Which experience gave rise to the meaning you assign to a word?
How central is that concept in your life, your choices, or your relationships?
Which words attract each other, overlap, or create tension?
How does the same concept change when it moves from one person to another?
Use cases
To understand what you truly mean when you use words such as success, failure, love, freedom, responsibility.
To reduce misunderstandings when two people use the same word but carry different meanings inside it.
To clarify business concepts such as quality, urgency, responsibility, priority, value, customer.
To help students and teachers explore concepts, values, and interpretations in an organized way.
To collect subjective semantic maps and observe recurring themes, differences, and interpretive patterns.
To turn confused conversations into clearer, shared, and navigable maps.
The vision
Mindala does not want to tell people what they should think.
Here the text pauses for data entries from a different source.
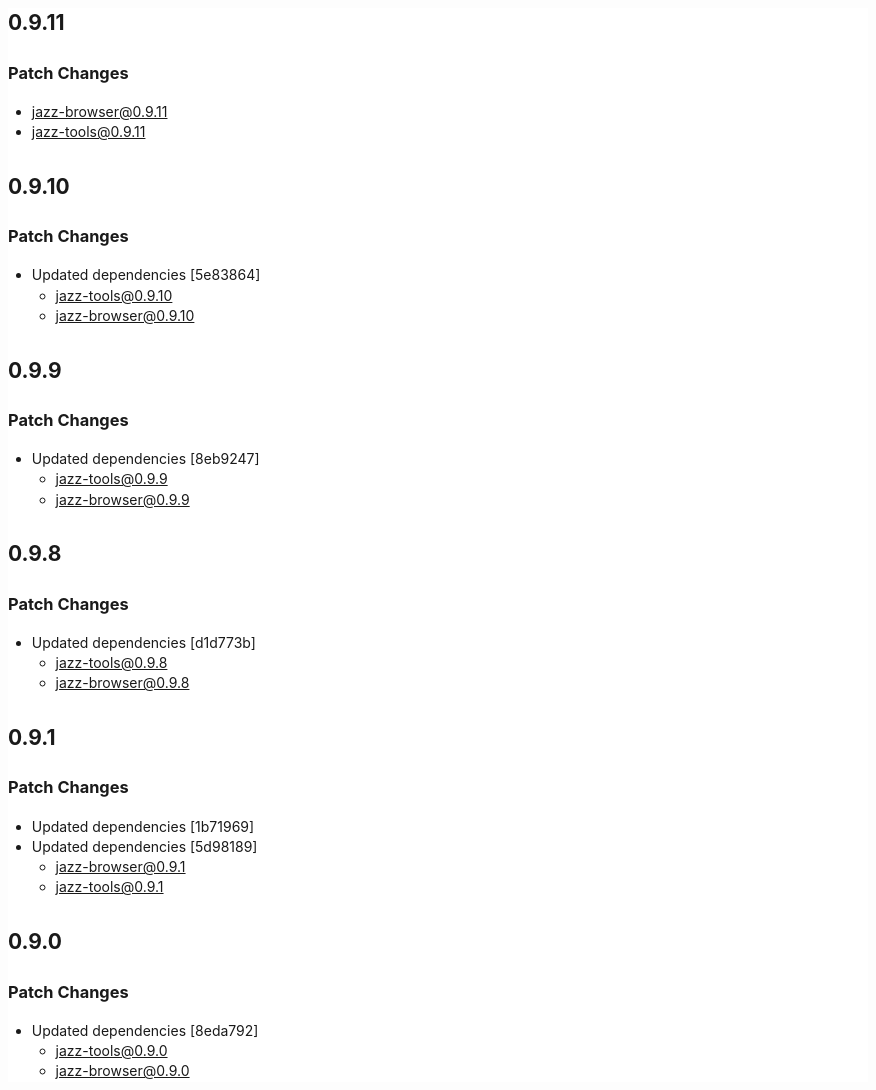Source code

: ## 0.9.11

### Patch Changes

- jazz-browser@0.9.11
- jazz-tools@0.9.11

## 0.9.10

### Patch Changes

- Updated dependencies [5e83864]
  - jazz-tools@0.9.10
  - jazz-browser@0.9.10

## 0.9.9

### Patch Changes

- Updated dependencies [8eb9247]
  - jazz-tools@0.9.9
  - jazz-browser@0.9.9

## 0.9.8

### Patch Changes

- Updated dependencies [d1d773b]
  - jazz-tools@0.9.8
  - jazz-browser@0.9.8

## 0.9.1

### Patch Changes

- Updated dependencies [1b71969]
- Updated dependencies [5d98189]
  - jazz-browser@0.9.1
  - jazz-tools@0.9.1

## 0.9.0

### Patch Changes

- Updated dependencies [8eda792]
  - jazz-tools@0.9.0
  - jazz-browser@0.9.0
It wants to help them observe more clearly what they already think, give shape to nuances, and recognize the invisible connections that guide words, emotions, choices, and relationships.
“When you clarify what a word truly means to you, you are not just defining a term. You are lighting up part of the way you inhabit the world.”
Mindala principle
Try it in your mind
Write down an important word. Then ask yourself: “what does it truly mean to me?” Mindala is designed to turn this question into a method.